begin Records shown
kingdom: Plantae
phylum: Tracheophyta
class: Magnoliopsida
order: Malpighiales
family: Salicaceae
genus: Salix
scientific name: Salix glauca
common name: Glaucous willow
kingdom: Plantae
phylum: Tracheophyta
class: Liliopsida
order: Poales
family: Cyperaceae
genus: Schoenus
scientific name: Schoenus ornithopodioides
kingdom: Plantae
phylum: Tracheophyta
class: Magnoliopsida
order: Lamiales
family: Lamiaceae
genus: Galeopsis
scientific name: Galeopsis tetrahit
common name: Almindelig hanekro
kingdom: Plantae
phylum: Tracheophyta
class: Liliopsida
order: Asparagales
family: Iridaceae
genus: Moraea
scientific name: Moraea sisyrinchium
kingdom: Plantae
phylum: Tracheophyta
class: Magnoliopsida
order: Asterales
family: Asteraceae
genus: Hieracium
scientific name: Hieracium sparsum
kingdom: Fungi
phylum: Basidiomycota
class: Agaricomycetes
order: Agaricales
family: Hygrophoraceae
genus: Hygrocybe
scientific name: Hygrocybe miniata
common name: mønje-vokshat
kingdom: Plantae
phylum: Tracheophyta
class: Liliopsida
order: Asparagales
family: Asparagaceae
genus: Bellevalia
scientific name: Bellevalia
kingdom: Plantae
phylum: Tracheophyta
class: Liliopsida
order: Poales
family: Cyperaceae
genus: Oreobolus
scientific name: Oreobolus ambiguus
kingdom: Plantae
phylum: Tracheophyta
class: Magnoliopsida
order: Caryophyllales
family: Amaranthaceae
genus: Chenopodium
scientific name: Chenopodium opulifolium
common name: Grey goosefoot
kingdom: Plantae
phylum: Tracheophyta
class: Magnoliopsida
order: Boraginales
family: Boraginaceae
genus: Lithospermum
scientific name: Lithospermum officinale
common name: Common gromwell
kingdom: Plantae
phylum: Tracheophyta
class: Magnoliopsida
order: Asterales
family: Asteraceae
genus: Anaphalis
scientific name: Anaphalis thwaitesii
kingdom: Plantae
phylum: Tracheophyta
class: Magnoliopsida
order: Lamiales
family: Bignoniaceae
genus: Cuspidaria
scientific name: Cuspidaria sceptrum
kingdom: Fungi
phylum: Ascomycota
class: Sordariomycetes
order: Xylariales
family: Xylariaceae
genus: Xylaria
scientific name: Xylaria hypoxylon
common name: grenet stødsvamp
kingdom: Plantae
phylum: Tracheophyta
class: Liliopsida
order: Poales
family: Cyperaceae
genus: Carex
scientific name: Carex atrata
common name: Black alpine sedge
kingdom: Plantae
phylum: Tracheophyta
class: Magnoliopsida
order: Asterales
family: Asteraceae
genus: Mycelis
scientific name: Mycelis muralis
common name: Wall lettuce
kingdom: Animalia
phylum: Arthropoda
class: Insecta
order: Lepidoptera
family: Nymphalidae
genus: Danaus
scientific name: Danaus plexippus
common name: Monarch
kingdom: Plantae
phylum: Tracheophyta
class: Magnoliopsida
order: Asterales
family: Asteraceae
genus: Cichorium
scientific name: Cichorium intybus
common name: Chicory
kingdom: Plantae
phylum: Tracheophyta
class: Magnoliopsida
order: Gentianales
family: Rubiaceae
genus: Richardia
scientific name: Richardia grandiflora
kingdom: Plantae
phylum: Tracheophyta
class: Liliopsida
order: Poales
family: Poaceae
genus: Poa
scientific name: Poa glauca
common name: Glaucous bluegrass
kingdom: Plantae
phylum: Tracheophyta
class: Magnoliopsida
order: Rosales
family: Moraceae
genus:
end Records shown
**Task:** Convert all of the data above into a numbered list with one line per entry, leaving out any blank lines.

**Written answer:**
1. kingdom: Plantae
2. phylum: Tracheophyta
3. class: Magnoliopsida
4. order: Malpighiales
5. family: Salicaceae
6. genus: Salix
7. scientific name: Salix glauca
8. common name: Glaucous willow
9. kingdom: Plantae
10. phylum: Tracheophyta
11. class: Liliopsida
12. order: Poales
13. family: Cyperaceae
14. genus: Schoenus
15. scientific name: Schoenus ornithopodioides
16. kingdom: Plantae
17. phylum: Tracheophyta
18. class: Magnoliopsida
19. order: Lamiales
20. family: Lamiaceae
21. genus: Galeopsis
22. scientific name: Galeopsis tetrahit
23. common name: Almindelig hanekro
24. kingdom: Plantae
25. phylum: Tracheophyta
26. class: Liliopsida
27. order: Asparagales
28. family: Iridaceae
29. genus: Moraea
30. scientific name: Moraea sisyrinchium
31. kingdom: Plantae
32. phylum: Tracheophyta
33. class: Magnoliopsida
34. order: Asterales
35. family: Asteraceae
36. genus: Hieracium
37. scientific name: Hieracium sparsum
38. kingdom: Fungi
39. phylum: Basidiomycota
40. class: Agaricomycetes
41. order: Agaricales
42. family: Hygrophoraceae
43. genus: Hygrocybe
44. scientific name: Hygrocybe miniata
45. common name: mønje-vokshat
46. kingdom: Plantae
47. phylum: Tracheophyta
48. class: Liliopsida
49. order: Asparagales
50. family: Asparagaceae
51. genus: Bellevalia
52. scientific name: Bellevalia
53. kingdom: Plantae
54. phylum: Tracheophyta
55. class: Liliopsida
56. order: Poales
57. family: Cyperaceae
58. genus: Oreobolus
59. scientific name: Oreobolus ambiguus
60. kingdom: Plantae
61. phylum: Tracheophyta
62. class: Magnoliopsida
63. order: Caryophyllales
64. family: Amaranthaceae
65. genus: Chenopodium
66. scientific name: Chenopodium opulifolium
67. common name: Grey goosefoot
68. kingdom: Plantae
69. phylum: Tracheophyta
70. class: Magnoliopsida
71. order: Boraginales
72. family: Boraginaceae
73. genus: Lithospermum
74. scientific name: Lithospermum officinale
75. common name: Common gromwell
76. kingdom: Plantae
77. phylum: Tracheophyta
78. class: Magnoliopsida
79. order: Asterales
80. family: Asteraceae
81. genus: Anaphalis
82. scientific name: Anaphalis thwaitesii
83. kingdom: Plantae
84. phylum: Tracheophyta
85. class: Magnoliopsida
86. order: Lamiales
87. family: Bignoniaceae
88. genus: Cuspidaria
89. scientific name: Cuspidaria sceptrum
90. kingdom: Fungi
91. phylum: Ascomycota
92. class: Sordariomycetes
93. order: Xylariales
94. family: Xylariaceae
95. genus: Xylaria
96. scientific name: Xylaria hypoxylon
97. common name: grenet stødsvamp
98. kingdom: Plantae
99. phylum: Tracheophyta
100. class: Liliopsida
101. order: Poales
102. family: Cyperaceae
103. genus: Carex
104. scientific name: Carex atrata
105. common name: Black alpine sedge
106. kingdom: Plantae
107. phylum: Tracheophyta
108. class: Magnoliopsida
109. order: Asterales
110. family: Asteraceae
111. genus: Mycelis
112. scientific name: Mycelis muralis
113. common name: Wall lettuce
114. kingdom: Animalia
115. phylum: Arthropoda
116. class: Insecta
117. order: Lepidoptera
118. family: Nymphalidae
119. genus: Danaus
120. scientific name: Danaus plexippus
121. common name: Monarch
122. kingdom: Plantae
123. phylum: Tracheophyta
124. class: Magnoliopsida
125. order: Asterales
126. family: Asteraceae
127. genus: Cichorium
128. scientific name: Cichorium intybus
129. common name: Chicory
130. kingdom: Plantae
131. phylum: Tracheophyta
132. class: Magnoliopsida
133. order: Gentianales
134. family: Rubiaceae
135. genus: Richardia
136. scientific name: Richardia grandiflora
137. kingdom: Plantae
138. phylum: Tracheophyta
139. class: Liliopsida
140. order: Poales
141. family: Poaceae
142. genus: Poa
143. scientific name: Poa glauca
144. common name: Glaucous bluegrass
145. kingdom: Plantae
146. phylum: Tracheophyta
147. class: Magnoliopsida
148. order: Rosales
149. family: Moraceae
150. genus:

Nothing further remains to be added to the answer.